As for my idea of wills and legacies requiring things like trusts and registered charities, we will need to give it a lot more thought after sifting through legal and financial questions. That is not something for the immediate, otherwise we would just get too bogged down.
I am open to this idea, provided the wrong sort of people are kept out. It’s always a danger with endeavours like this that its plausibility is compromised by the very members. Not that I have anything constructive or original to offer myself but I’m sympathetic to a sort of academic society of those interested in mediaeval liturgical uses and rites.
The “sort of academic society of those interested in mediaeval liturgical uses and rites” is exactly what I have in mind, not under the aegis of any institutional church, unconcerned with what anyone belongs to. People would join as individuals. A “neutral” and “lay” basis on the basis of an academic interest going as far as producing “practical” and usable liturgical books and teaching resources would be the only plausible one.

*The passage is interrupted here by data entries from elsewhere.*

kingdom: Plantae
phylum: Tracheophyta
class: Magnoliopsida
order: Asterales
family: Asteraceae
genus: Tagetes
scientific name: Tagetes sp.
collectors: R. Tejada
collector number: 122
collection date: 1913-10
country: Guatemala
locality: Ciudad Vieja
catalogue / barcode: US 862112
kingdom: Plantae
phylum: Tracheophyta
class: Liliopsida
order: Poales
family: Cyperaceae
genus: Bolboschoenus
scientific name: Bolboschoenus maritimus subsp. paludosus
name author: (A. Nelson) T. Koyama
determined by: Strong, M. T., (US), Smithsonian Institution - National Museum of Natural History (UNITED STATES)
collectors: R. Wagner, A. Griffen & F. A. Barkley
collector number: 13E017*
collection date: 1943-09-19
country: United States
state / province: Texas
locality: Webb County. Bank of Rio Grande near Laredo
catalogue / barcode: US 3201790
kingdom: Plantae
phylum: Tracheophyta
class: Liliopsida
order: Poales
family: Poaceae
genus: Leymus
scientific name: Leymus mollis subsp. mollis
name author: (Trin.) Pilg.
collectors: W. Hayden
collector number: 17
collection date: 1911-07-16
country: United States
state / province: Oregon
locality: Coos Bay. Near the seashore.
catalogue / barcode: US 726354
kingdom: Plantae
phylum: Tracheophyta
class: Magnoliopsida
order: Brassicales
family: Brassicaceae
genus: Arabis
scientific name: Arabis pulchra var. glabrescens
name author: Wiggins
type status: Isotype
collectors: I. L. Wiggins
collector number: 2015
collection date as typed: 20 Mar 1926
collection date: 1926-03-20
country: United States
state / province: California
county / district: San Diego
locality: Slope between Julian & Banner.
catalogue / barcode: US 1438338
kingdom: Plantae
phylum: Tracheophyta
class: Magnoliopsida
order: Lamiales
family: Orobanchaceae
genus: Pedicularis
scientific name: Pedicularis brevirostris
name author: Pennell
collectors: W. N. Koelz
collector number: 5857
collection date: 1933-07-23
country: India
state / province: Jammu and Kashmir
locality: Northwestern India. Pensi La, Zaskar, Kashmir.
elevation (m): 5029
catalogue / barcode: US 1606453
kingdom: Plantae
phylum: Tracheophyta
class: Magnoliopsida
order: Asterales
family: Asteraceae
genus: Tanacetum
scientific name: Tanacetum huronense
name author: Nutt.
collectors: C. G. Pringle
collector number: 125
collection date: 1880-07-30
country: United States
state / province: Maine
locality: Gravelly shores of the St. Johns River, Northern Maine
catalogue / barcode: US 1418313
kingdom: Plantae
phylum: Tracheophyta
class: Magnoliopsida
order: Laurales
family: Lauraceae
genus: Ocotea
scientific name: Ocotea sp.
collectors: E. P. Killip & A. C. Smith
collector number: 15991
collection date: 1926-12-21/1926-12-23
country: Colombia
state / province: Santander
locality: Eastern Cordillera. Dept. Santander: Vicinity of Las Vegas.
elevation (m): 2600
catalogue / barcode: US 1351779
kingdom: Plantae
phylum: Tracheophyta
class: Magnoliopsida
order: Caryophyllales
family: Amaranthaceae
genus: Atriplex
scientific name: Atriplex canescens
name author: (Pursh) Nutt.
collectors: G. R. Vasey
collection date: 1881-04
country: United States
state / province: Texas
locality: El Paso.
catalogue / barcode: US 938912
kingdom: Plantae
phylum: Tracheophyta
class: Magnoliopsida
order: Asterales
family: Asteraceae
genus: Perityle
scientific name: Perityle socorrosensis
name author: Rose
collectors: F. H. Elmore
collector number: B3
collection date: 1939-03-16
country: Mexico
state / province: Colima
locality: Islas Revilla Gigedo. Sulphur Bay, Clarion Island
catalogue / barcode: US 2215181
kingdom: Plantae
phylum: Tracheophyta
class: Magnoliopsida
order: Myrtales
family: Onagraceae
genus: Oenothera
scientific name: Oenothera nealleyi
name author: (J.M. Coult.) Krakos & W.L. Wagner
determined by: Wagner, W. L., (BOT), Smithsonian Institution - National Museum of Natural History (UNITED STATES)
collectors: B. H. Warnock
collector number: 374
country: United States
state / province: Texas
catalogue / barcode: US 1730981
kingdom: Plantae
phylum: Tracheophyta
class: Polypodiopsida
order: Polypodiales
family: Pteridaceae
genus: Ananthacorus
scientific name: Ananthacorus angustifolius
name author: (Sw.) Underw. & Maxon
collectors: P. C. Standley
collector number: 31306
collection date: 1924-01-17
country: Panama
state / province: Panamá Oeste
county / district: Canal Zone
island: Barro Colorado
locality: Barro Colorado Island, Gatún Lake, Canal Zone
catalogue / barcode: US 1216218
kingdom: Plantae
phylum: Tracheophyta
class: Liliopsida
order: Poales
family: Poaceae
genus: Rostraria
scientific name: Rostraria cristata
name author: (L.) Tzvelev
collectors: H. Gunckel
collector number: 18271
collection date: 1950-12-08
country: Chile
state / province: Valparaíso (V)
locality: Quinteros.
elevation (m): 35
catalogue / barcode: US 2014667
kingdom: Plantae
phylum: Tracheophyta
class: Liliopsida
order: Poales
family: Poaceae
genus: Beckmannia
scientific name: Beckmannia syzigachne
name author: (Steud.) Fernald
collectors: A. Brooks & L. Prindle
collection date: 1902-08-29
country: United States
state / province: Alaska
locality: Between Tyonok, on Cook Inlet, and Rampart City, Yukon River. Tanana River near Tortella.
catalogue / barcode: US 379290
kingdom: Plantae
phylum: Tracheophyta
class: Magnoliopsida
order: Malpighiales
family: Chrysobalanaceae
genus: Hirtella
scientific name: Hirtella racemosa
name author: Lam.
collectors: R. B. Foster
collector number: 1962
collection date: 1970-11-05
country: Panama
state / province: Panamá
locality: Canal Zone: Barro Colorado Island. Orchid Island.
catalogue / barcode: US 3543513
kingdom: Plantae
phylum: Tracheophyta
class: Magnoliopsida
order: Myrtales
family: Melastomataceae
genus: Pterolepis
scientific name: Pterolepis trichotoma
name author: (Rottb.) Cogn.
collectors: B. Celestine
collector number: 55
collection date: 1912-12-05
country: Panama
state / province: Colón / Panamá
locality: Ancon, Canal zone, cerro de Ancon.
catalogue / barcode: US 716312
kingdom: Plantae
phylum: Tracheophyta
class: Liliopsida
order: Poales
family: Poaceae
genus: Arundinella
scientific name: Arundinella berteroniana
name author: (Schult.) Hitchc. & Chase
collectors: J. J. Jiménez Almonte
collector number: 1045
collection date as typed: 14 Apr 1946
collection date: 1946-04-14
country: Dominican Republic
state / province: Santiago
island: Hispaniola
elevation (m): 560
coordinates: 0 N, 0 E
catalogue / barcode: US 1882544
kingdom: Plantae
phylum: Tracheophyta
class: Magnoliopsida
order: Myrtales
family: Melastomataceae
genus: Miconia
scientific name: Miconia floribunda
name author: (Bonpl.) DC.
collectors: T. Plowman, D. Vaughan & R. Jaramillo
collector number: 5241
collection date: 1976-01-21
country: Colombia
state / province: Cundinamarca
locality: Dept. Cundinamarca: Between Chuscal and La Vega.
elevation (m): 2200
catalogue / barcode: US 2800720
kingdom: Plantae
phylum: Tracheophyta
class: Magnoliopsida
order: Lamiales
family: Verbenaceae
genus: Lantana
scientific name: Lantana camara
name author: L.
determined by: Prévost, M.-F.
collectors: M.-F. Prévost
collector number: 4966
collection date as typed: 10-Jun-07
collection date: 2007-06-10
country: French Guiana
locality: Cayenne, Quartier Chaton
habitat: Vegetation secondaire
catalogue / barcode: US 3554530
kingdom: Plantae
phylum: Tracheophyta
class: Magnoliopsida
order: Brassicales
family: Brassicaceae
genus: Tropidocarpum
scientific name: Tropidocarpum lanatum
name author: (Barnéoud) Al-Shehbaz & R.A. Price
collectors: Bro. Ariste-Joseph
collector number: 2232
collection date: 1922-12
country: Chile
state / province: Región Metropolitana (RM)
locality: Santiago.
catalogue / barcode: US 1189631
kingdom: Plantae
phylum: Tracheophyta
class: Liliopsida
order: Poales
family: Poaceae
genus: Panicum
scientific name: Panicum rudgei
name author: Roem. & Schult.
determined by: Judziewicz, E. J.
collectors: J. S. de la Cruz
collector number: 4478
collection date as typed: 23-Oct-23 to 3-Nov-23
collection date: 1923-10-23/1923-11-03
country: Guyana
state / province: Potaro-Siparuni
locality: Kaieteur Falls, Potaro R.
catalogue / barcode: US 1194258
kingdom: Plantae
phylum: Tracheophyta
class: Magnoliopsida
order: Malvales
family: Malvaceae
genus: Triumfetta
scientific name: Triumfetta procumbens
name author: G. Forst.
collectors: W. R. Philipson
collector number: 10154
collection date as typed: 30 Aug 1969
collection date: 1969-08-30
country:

For get-togethers, there can be a chapel open to all with the possibility of singing the Office. Also for individual priests to celebrate Mass with anyone who wants to attend. It would have to be understood that liturgical worship would be secondary and outside the real purpose of the Trust. Otherwise, you get problems with communicatio in sacris and “who is valid”. These have to be avoided at all costs.
The alternative is for the Trust to be Roman Catholic – count me out, traditionalist – count me out, Orthodox – count me out, Church of England – count me out, ACC – count just about everyone else out because we are too marginal. Such division based on such “red lines” would make the whole project a non-starter.